### What you have to do
Decide whether each statement below agrees with the text on contract-first agents. For each, answer yes or no and quote the words of the text that settle it.
(a) The text names a smarter model as the fix for failing production agents.
(b) Under a contract-first approach, an artifact that fails the gate stops the run.
(c) The first-tier checks ask for the model's opinion.

### Quoted passage
····················

Every agent you put in production is a function with no type signature. You prompt it, it returns prose, and you hope the next step can parse it. That hope is where production agents die — not in some exotic reasoning failure, but in a missing closing brace.
The fix isn't a smarter model. It's an old idea from boring software: the output is a contract, and you reject anything that violates it before you let it touch the next step.
The agent is an untyped function call
Treat one agent step honestly. It takes resolved inputs, calls a model and some tools, and produces an artifact. In a normal codebase you'd never accept that artifact without a type. With agents, people accept a free-text blob and pray. So you get pipelines that hold together for the demo and shatter the first time the model returns "Sure! Here's the JSON:" before the JSON.
A contract-first agent flips it. You define the shape of a good output up front — a schema, an invariant, a checkable claim — and the artifact has to clear that gate or the run stops. The model is free to be creative inside the contract. It is not free to break it.
This maps cleanly onto how you should rank evidence: not cheap-to-expensive, but independent-to-corruptible.
Tier 1: proof the agent can't forge
The first gate is stuff that's externally true. Did it emit valid JSON in the expected schema? Does the file path it returned exist? Does the diff actually change something? Did it finish before the timeout? Is the field non-empty? None of these ask the model's opinion. The agent can't talk its way past them — they're observable proof.

····················

### Dataset

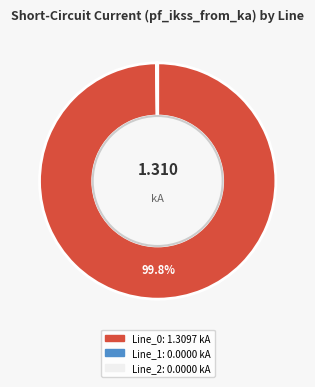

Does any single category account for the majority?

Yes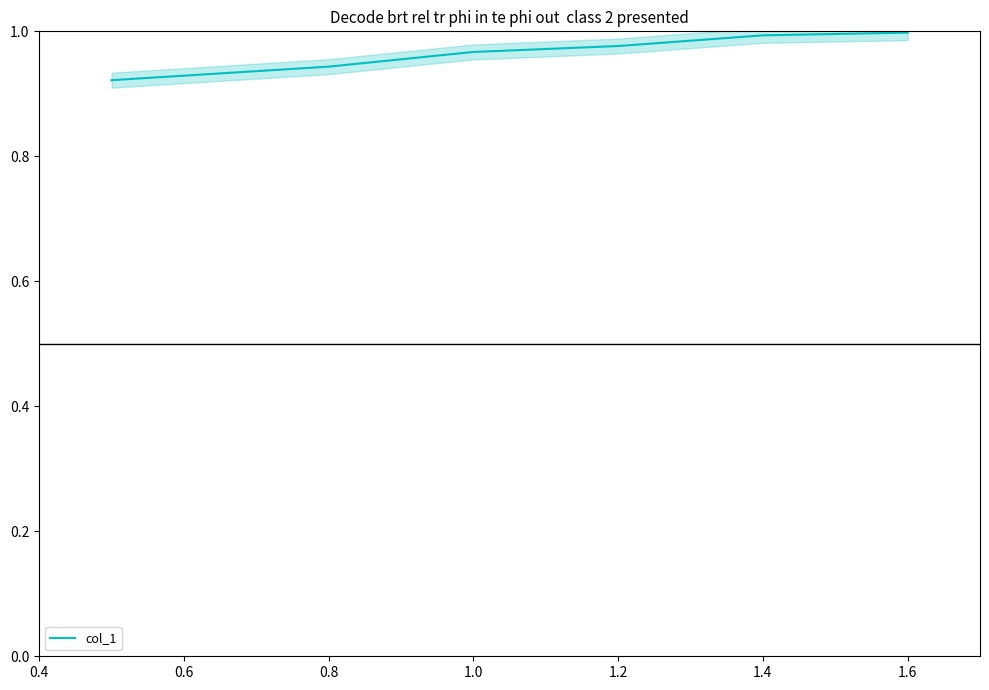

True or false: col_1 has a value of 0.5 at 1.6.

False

····················

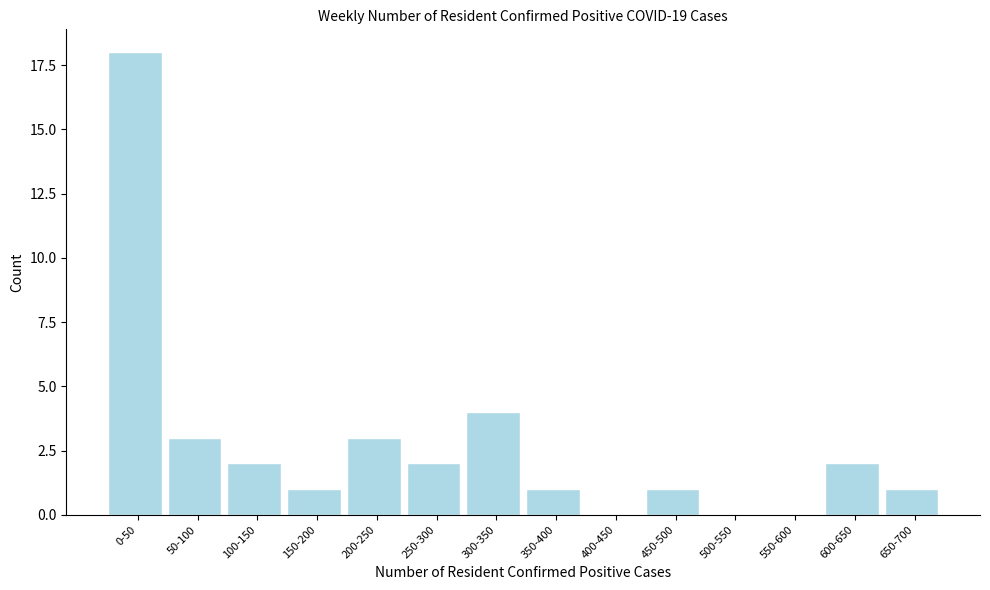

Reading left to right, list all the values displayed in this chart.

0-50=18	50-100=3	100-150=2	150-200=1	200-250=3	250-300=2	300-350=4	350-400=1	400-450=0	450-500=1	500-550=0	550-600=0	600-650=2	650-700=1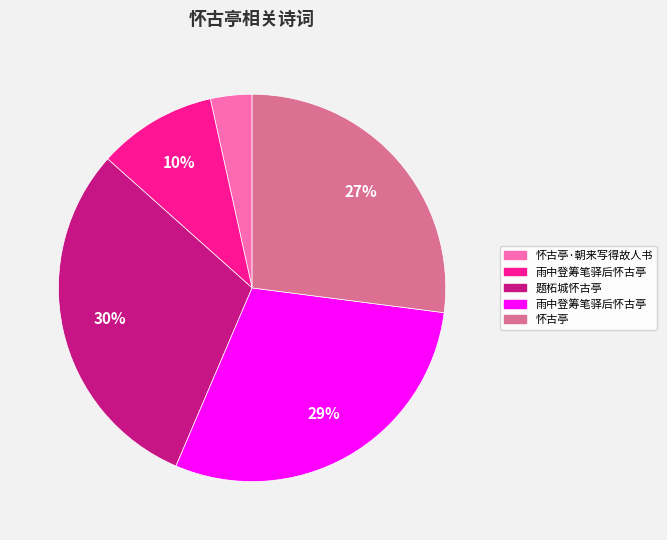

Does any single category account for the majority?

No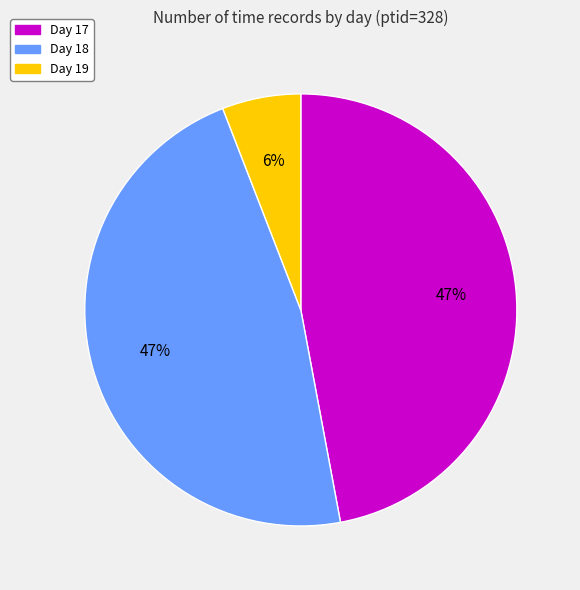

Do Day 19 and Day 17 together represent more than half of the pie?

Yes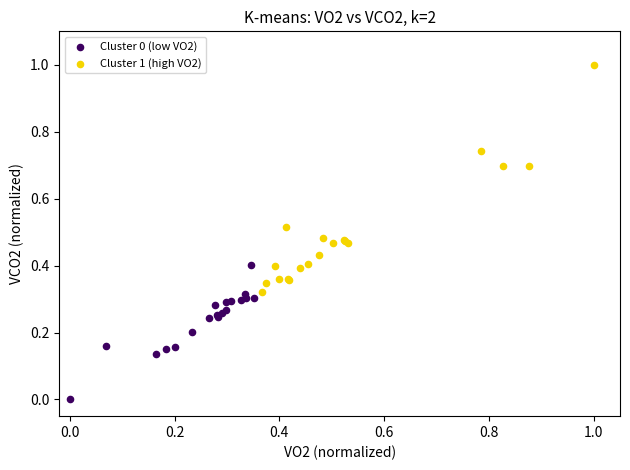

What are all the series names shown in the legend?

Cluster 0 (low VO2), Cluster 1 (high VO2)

····················

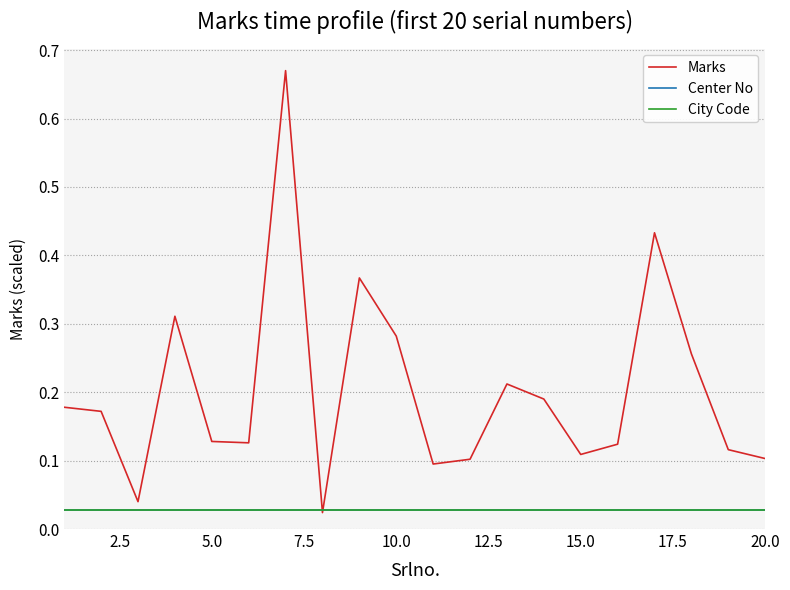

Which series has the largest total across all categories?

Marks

····················

### Reply to the task
(a) No: "The fix isn't a smarter model."
(b) Yes: "the artifact has to clear that gate or the run stops."
(c) No: "None of these ask the model's opinion."